● **EXERCISE DESCRIPTION**: Give the data again exactly, from its opening line through the line in which "Pourquoi choisir le Thermom" appears.

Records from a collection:
══════════════════════════════
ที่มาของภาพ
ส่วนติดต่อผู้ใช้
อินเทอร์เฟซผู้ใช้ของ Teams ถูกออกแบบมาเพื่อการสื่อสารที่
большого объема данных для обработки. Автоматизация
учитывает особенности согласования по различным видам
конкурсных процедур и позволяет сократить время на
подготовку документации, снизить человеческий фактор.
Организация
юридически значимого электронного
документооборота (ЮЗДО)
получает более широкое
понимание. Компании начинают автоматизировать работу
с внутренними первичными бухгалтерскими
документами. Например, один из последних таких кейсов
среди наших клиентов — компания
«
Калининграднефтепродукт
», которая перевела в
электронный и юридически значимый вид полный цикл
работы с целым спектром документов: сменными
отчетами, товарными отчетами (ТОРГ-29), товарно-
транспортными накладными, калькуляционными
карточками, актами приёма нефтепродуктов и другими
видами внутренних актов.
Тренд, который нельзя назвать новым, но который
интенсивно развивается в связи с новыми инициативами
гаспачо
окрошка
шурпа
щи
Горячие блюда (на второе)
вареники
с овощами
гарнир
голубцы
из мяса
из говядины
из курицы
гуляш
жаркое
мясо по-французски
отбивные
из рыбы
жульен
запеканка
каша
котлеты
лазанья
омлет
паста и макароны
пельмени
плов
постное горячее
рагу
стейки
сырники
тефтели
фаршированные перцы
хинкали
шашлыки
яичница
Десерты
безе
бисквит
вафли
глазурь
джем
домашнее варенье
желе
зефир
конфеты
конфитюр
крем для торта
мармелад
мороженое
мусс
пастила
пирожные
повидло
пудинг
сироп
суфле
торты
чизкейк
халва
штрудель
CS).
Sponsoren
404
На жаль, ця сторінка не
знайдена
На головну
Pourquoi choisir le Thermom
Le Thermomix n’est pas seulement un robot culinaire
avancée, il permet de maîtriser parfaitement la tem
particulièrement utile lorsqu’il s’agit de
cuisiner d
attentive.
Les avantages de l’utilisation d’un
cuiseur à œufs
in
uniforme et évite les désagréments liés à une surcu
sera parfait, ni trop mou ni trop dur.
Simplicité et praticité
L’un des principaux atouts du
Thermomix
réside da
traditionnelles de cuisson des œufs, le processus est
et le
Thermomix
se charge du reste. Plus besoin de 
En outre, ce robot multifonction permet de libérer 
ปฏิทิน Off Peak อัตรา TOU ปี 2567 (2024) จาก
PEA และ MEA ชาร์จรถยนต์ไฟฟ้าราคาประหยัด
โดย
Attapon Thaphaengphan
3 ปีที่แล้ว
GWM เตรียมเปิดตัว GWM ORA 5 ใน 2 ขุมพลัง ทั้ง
══════════════════════════════
● **WRITTEN ANSWER**:
ที่มาของภาพ
ส่วนติดต่อผู้ใช้
อินเทอร์เฟซผู้ใช้ของ Teams ถูกออกแบบมาเพื่อการสื่อสารที่
большого объема данных для обработки. Автоматизация
учитывает особенности согласования по различным видам
конкурсных процедур и позволяет сократить время на
подготовку документации, снизить человеческий фактор.
Организация
юридически значимого электронного
документооборота (ЮЗДО)
получает более широкое
понимание. Компании начинают автоматизировать работу
с внутренними первичными бухгалтерскими
документами. Например, один из последних таких кейсов
среди наших клиентов — компания
«
Калининграднефтепродукт
», которая перевела в
электронный и юридически значимый вид полный цикл
работы с целым спектром документов: сменными
отчетами, товарными отчетами (ТОРГ-29), товарно-
транспортными накладными, калькуляционными
карточками, актами приёма нефтепродуктов и другими
видами внутренних актов.
Тренд, который нельзя назвать новым, но который
интенсивно развивается в связи с новыми инициативами
гаспачо
окрошка
шурпа
щи
Горячие блюда (на второе)
вареники
с овощами
гарнир
голубцы
из мяса
из говядины
из курицы
гуляш
жаркое
мясо по-французски
отбивные
из рыбы
жульен
запеканка
каша
котлеты
лазанья
омлет
паста и макароны
пельмени
плов
постное горячее
рагу
стейки
сырники
тефтели
фаршированные перцы
хинкали
шашлыки
яичница
Десерты
безе
бисквит
вафли
глазурь
джем
домашнее варенье
желе
зефир
конфеты
конфитюр
крем для торта
мармелад
мороженое
мусс
пастила
пирожные
повидло
пудинг
сироп
суфле
торты
чизкейк
халва
штрудель
CS).
Sponsoren
404
На жаль, ця сторінка не
знайдена
На головну
Pourquoi choisir le Thermom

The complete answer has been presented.